Kufid: un film sulla pandemia (e non solo)

Diretto da Elia Moutamid, Kufid è un film nato da un progetto totalmente differente, in quanto a fine 2019 il regista era in procinto di tornare nella sua terra d’origine, il Marocco, con l’obiettivo di girare un documentario riguardante la rigenerazione del tessuto urbano, con tutti i relativi cambiamenti su una società.

Quel che è accaduto in seguito, però, è noto a tutti, in quanto l’emergenza dovuta alla diffusione del Coronavirus ha rappresentato un vero e proprio ostacolo in ogni settore lavorativo. Alla fine, quindi, ha preso forma Kufid.

E dalla sua casa di Brescia Elia ha cominciato a vivere il lockdown iniziale del nostro paese, con il dilatarsi del tempo che gli ha permesso di indagare sulle scelte attuali e, soprattutto, su quelle del futuro. Oltre al suo impatto.

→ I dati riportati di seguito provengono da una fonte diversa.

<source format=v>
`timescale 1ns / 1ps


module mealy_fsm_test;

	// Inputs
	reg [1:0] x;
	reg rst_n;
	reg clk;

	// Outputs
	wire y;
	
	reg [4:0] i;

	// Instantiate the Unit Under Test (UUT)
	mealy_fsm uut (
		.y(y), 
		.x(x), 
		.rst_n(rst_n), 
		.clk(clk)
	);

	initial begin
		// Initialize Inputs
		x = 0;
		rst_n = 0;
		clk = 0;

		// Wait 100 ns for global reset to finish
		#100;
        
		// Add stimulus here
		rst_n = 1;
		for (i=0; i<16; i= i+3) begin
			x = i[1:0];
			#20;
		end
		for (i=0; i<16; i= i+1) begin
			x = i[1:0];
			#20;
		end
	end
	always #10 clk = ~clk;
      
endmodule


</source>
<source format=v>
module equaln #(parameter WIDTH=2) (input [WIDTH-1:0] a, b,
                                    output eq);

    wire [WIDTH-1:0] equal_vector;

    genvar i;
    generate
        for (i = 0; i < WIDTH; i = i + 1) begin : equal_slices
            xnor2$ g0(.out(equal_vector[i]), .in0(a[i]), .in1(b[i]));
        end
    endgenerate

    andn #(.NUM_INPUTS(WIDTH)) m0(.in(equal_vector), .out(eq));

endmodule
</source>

In Kufid, di conseguenza, il regista s’improvvisa factotum, dirigendo, scrivendo e interpretando il tutto, oltre a fare da direttore della fotografia e ad occuparsi del sonoro.

Quello che viene fuori è perfino un film bilingue, arabo e italiano, che ci racconta il cambiamento culturale etnico della Lombardia con il sottofondo delle sirene delle ambulanze.

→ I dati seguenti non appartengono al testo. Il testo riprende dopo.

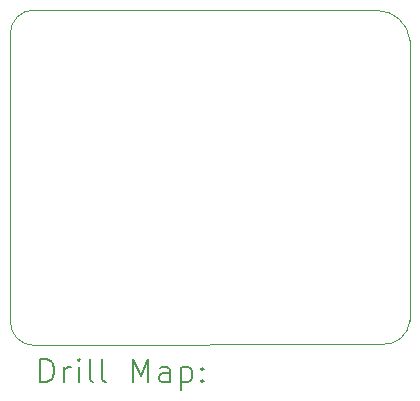
<source format=gbr>
%TF.GenerationSoftware,KiCad,Pcbnew,(6.0.10-0)*%
%TF.CreationDate,2023-01-01T02:04:56-05:00*%
%TF.ProjectId,8CT-PowerMeter,3843542d-506f-4776-9572-4d657465722e,rev?*%
%TF.SameCoordinates,Original*%
%TF.FileFunction,Drillmap*%
%TF.FilePolarity,Positive*%
%FSLAX45Y45*%
G04 Gerber Fmt 4.5, Leading zero omitted, Abs format (unit mm)*
G04 Created by KiCad (PCBNEW (6.0.10-0)) date 2023-01-01 02:04:56*
%MOMM*%
%LPD*%
G01*
G04 APERTURE LIST*
%ADD10C,0.050000*%
%ADD11C,0.200000*%
G04 APERTURE END LIST*
D10*
X13630000Y-9440000D02*
X13630000Y-7000000D01*
X13830000Y-6800000D02*
X16733800Y-6803400D01*
X16784600Y-9630586D02*
G75*
G03*
X17013200Y-9430579I10690J218426D01*
G01*
X17013201Y-7057400D02*
G75*
G03*
X16733800Y-6803400I-278991J-26220D01*
G01*
X13830000Y-6800000D02*
G75*
G03*
X13630000Y-7000000I0J-200000D01*
G01*
X13630000Y-9440000D02*
G75*
G03*
X13830000Y-9640000I200000J0D01*
G01*
X16784600Y-9630579D02*
X13830000Y-9640000D01*
X17013200Y-9430579D02*
X17013200Y-7057400D01*
D11*
X13885119Y-9952976D02*
X13885119Y-9752976D01*
X13932738Y-9752976D01*
X13961309Y-9762500D01*
X13980357Y-9781548D01*
X13989881Y-9800595D01*
X13999405Y-9838690D01*
X13999405Y-9867262D01*
X13989881Y-9905357D01*
X13980357Y-9924405D01*
X13961309Y-9943452D01*
X13932738Y-9952976D01*
X13885119Y-9952976D01*
X14085119Y-9952976D02*
X14085119Y-9819643D01*
X14085119Y-9857738D02*
X14094643Y-9838690D01*
X14104167Y-9829167D01*
X14123214Y-9819643D01*
X14142262Y-9819643D01*
X14208928Y-9952976D02*
X14208928Y-9819643D01*
X14208928Y-9752976D02*
X14199405Y-9762500D01*
X14208928Y-9772024D01*
X14218452Y-9762500D01*
X14208928Y-9752976D01*
X14208928Y-9772024D01*
X14332738Y-9952976D02*
X14313690Y-9943452D01*
X14304167Y-9924405D01*
X14304167Y-9752976D01*
X14437500Y-9952976D02*
X14418452Y-9943452D01*
X14408928Y-9924405D01*
X14408928Y-9752976D01*
X14666071Y-9952976D02*
X14666071Y-9752976D01*
X14732738Y-9895833D01*
X14799405Y-9752976D01*
X14799405Y-9952976D01*
X14980357Y-9952976D02*
X14980357Y-9848214D01*
X14970833Y-9829167D01*
X14951786Y-9819643D01*
X14913690Y-9819643D01*
X14894643Y-9829167D01*
X14980357Y-9943452D02*
X14961309Y-9952976D01*
X14913690Y-9952976D01*
X14894643Y-9943452D01*
X14885119Y-9924405D01*
X14885119Y-9905357D01*
X14894643Y-9886310D01*
X14913690Y-9876786D01*
X14961309Y-9876786D01*
X14980357Y-9867262D01*
X15075595Y-9819643D02*
X15075595Y-10019643D01*
X15075595Y-9829167D02*
X15094643Y-9819643D01*
X15132738Y-9819643D01*
X15151786Y-9829167D01*
X15161309Y-9838690D01*
X15170833Y-9857738D01*
X15170833Y-9914881D01*
X15161309Y-9933929D01*
X15151786Y-9943452D01*
X15132738Y-9952976D01*
X15094643Y-9952976D01*
X15075595Y-9943452D01*
X15256548Y-9933929D02*
X15266071Y-9943452D01*
X15256548Y-9952976D01*
X15247024Y-9943452D01*
X15256548Y-9933929D01*
X15256548Y-9952976D01*
X15256548Y-9829167D02*
X15266071Y-9838690D01*
X15256548Y-9848214D01*
X15247024Y-9838690D01*
X15256548Y-9829167D01*
X15256548Y-9848214D01*
M02*

</source>
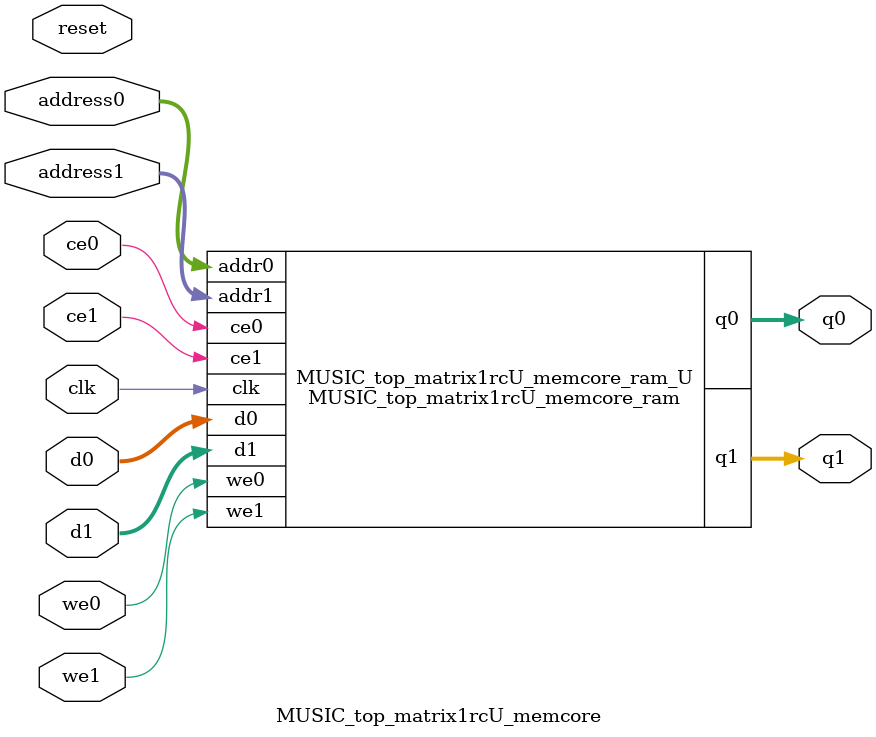
<source format=v>
`timescale 1 ns / 1 ps
module MUSIC_top_matrix1rcU_memcore_ram (addr0, ce0, d0, we0, q0, addr1, ce1, d1, we1, q1,  clk);

parameter DWIDTH = 64;
parameter AWIDTH = 15;
parameter MEM_SIZE = 20000;

input[AWIDTH-1:0] addr0;
input ce0;
input[DWIDTH-1:0] d0;
input we0;
output reg[DWIDTH-1:0] q0;
input[AWIDTH-1:0] addr1;
input ce1;
input[DWIDTH-1:0] d1;
input we1;
output reg[DWIDTH-1:0] q1;
input clk;

(* ram_style = "block" *)reg [DWIDTH-1:0] ram[0:MEM_SIZE-1];




always @(posedge clk)  
begin 
    if (ce0) 
    begin
        if (we0) 
        begin 
            ram[addr0] <= d0; 
        end 
        q0 <= ram[addr0];
    end
end


always @(posedge clk)  
begin 
    if (ce1) 
    begin
        if (we1) 
        begin 
            ram[addr1] <= d1; 
        end 
        q1 <= ram[addr1];
    end
end


endmodule

`timescale 1 ns / 1 ps
module MUSIC_top_matrix1rcU_memcore(
    reset,
    clk,
    address0,
    ce0,
    we0,
    d0,
    q0,
    address1,
    ce1,
    we1,
    d1,
    q1);

parameter DataWidth = 32'd64;
parameter AddressRange = 32'd20000;
parameter AddressWidth = 32'd15;
input reset;
input clk;
input[AddressWidth - 1:0] address0;
input ce0;
input we0;
input[DataWidth - 1:0] d0;
output[DataWidth - 1:0] q0;
input[AddressWidth - 1:0] address1;
input ce1;
input we1;
input[DataWidth - 1:0] d1;
output[DataWidth - 1:0] q1;



MUSIC_top_matrix1rcU_memcore_ram MUSIC_top_matrix1rcU_memcore_ram_U(
    .clk( clk ),
    .addr0( address0 ),
    .ce0( ce0 ),
    .we0( we0 ),
    .d0( d0 ),
    .q0( q0 ),
    .addr1( address1 ),
    .ce1( ce1 ),
    .we1( we1 ),
    .d1( d1 ),
    .q1( q1 ));

endmodule


</source>
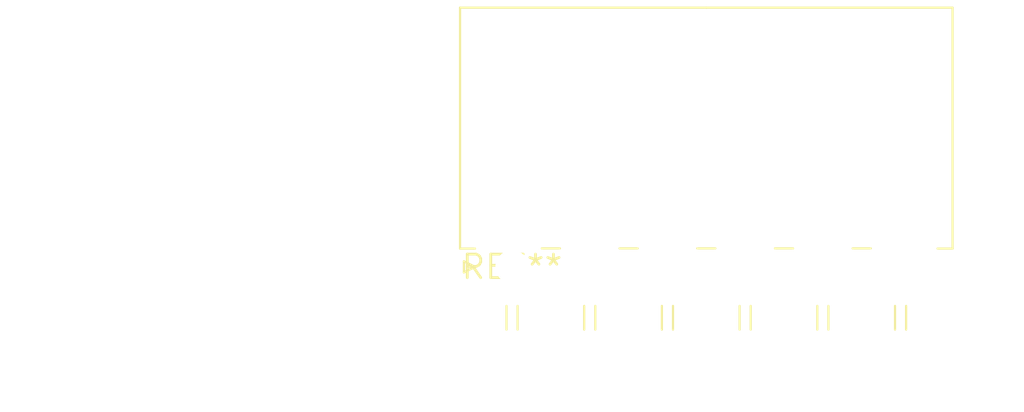
<source format=kicad_pcb>
(kicad_pcb (version 20240108) (generator pcbnew)

  (general
    (thickness 1.6)
  )

  (paper "A4")
  (layers
    (0 "F.Cu" signal)
    (31 "B.Cu" signal)
    (32 "B.Adhes" user "B.Adhesive")
    (33 "F.Adhes" user "F.Adhesive")
    (34 "B.Paste" user)
    (35 "F.Paste" user)
    (36 "B.SilkS" user "B.Silkscreen")
    (37 "F.SilkS" user "F.Silkscreen")
    (38 "B.Mask" user)
    (39 "F.Mask" user)
    (40 "Dwgs.User" user "User.Drawings")
    (41 "Cmts.User" user "User.Comments")
    (42 "Eco1.User" user "User.Eco1")
    (43 "Eco2.User" user "User.Eco2")
    (44 "Edge.Cuts" user)
    (45 "Margin" user)
    (46 "B.CrtYd" user "B.Courtyard")
    (47 "F.CrtYd" user "F.Courtyard")
    (48 "B.Fab" user)
    (49 "F.Fab" user)
    (50 "User.1" user)
    (51 "User.2" user)
    (52 "User.3" user)
    (53 "User.4" user)
    (54 "User.5" user)
    (55 "User.6" user)
    (56 "User.7" user)
    (57 "User.8" user)
    (58 "User.9" user)
  )

  (setup
    (pad_to_mask_clearance 0)
    (pcbplotparams
      (layerselection 0x00010fc_ffffffff)
      (plot_on_all_layers_selection 0x0000000_00000000)
      (disableapertmacros false)
      (usegerberextensions false)
      (usegerberattributes false)
      (usegerberadvancedattributes false)
      (creategerberjobfile false)
      (dashed_line_dash_ratio 12.000000)
      (dashed_line_gap_ratio 3.000000)
      (svgprecision 4)
      (plotframeref false)
      (viasonmask false)
      (mode 1)
      (useauxorigin false)
      (hpglpennumber 1)
      (hpglpenspeed 20)
      (hpglpendiameter 15.000000)
      (dxfpolygonmode false)
      (dxfimperialunits false)
      (dxfusepcbnewfont false)
      (psnegative false)
      (psa4output false)
      (plotreference false)
      (plotvalue false)
      (plotinvisibletext false)
      (sketchpadsonfab false)
      (subtractmaskfromsilk false)
      (outputformat 1)
      (mirror false)
      (drillshape 1)
      (scaleselection 1)
      (outputdirectory "")
    )
  )

  (net 0 "")

  (footprint "Molex_Mini-Fit_Jr_5569-12A2_2x06_P4.20mm_Horizontal" (layer "F.Cu") (at 0 0))

)

</source>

Moutamid si pone una serie di domande alla ricerca di  tanti linguaggi e formati, seguito dai tanti slogan che ci hanno ossessionati, da “Andrà tutto bene” a “Torneremo più forti”. Ma ciò che è poi in seguito emersa, in realtà, è stata soltanto una serie di domande che non trovano ancora risposte.

Kufid cerca di indagare su quel  senso di fratellanza nato dalla crisi, su un’integrazione difficile e su un serie di possibilità che la pandemia offre. Sebbene, chiaramente, colui che è dietro la macchina da presa sappia bene che, al termine di questo triste periodo storico, tutto tornerà come prima. O forse no.

In conclusione, un  documentario da vedere per comprendere tante cose e, al tempo stesso, intuire che non vi sono ancora risposte riguardanti il futuro.